Theater Review: Radio Golf by August Wilson
Radio Golf. By August Wilson. June 8-June 29, 2013. Pittsburgh Playwrights Theatre Company. 937 Liberty Avenue. [http://www.pghplaywrights.com/] Directed by Eileen J. Morris. With Chrystal Bates, Kevin Brown, Wali Jamal, Mark Clayton Southers, and Art Terry.
Reviewed by Arlene Weiner
August Wilson undertook the ambitious project of writing a play reflecting African-American life for each decade of the twentieth century. Shortly before he died at 60 he finished the last and latest play: Radio Golf, set in 1995. Inspired by Wilson, Mark Clayton Southers undertook the project of producing all of the plays. Southers’ Pittsburgh Playwright Theatre’s current production of Radio Golf is the capstone of both projects, and, like nine of the plays, is set firmly in Pittsburgh.

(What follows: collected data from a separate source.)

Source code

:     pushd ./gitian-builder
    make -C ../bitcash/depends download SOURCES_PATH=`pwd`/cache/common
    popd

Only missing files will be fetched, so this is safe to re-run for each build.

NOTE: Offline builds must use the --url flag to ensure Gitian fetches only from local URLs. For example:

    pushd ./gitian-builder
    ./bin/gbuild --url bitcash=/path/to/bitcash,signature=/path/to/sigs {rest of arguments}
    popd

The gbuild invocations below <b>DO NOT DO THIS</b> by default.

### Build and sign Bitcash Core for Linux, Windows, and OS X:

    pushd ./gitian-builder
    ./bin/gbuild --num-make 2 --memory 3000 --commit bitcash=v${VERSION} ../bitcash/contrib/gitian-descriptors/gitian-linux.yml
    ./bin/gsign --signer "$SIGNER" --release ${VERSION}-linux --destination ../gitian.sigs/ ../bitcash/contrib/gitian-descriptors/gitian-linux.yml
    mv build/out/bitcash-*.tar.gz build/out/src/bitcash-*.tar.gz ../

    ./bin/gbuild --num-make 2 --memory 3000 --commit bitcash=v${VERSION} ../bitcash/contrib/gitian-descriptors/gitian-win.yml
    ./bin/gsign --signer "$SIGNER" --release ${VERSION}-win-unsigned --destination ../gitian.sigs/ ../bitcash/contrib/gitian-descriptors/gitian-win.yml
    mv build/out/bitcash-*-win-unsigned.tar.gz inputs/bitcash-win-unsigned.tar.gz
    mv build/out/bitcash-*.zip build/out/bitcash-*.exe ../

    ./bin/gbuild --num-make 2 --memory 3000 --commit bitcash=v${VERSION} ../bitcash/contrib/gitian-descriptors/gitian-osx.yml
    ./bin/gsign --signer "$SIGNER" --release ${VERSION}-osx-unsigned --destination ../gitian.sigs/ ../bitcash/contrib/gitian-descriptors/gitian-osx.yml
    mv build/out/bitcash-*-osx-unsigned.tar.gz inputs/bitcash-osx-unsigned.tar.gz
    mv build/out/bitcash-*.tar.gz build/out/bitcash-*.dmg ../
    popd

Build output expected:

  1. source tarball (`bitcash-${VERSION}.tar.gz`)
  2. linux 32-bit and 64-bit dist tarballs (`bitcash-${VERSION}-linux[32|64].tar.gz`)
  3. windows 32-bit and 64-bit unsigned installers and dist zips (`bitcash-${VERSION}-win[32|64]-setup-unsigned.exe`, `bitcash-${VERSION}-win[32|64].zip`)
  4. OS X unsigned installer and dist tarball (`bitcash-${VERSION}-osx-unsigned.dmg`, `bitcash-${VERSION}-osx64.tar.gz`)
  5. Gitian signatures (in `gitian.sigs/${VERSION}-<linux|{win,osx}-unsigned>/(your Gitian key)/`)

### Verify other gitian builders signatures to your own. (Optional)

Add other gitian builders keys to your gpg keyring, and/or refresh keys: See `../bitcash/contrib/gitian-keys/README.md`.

What could be more boring than golf on the radio? I once ate in a place where the TV was tuned to a golf tournament. For the entire time I ate lunch, I’m sure, the cameras followed one of the contenders beating grass in the rough looking for his ball. Now imagine that without visual interest. And certainly Wilson wasn’t any more interested in golf on the radio than I, which is a measure of his distance from the character who is. (Behind that “certainly”—at a talkback, Chris Rawson, a scholar of Wilson, said that Wilson had frantically to rewrite Radio Golf to change the golf references, since he didn’t know anything about golf.)
I’d seen Radio Golf before, and thought then that it was less interesting than other of Wilson’s plays. But this production, in PPT’s intimate and somewhat hard-to-find space, is tense and moving. It redeems the play for me. The ensemble acting is excellent, and credit to Eileen J. Morris for creating dynamism among the players. Mark Southers’ Harmond Wilks, stolid at first, contrasts well with Chrystal Bates’ seductive warmth and Kevin Brown’s antic jiving. In Art Terry’s performance, Roosevelt Hicks’ exuberance allows us to have empathy with a character who might be merely a villain in lesser hands and with a lesser playwright. For one of Wilson’s strengths is that he doesn’t stack the deck, at least not completely. In earlier plays, his hard businessmen—West, Caesar Wilks—aren’t lovable, but they may just be right in turning away from sentimentality. The immersive nature of the intimate space with audience on three sides is amplified because most of the characters enter through a door from the audience’s side.
Who has said that all the persons of the dream are the dreamer? The power of the conflicts in Wilson’s plays must be that they externalize conflicts within him. Surely he had to shut the door on distractions and importunings in order to make his work, the monumental Pittsburgh Cycle.
I haven’t mentioned the language, the humor, the wonderful language of the man who started as a poet, the humor of signifying characters.
Pittsburgh people, and people near Pittsburgh, catch this production while you can.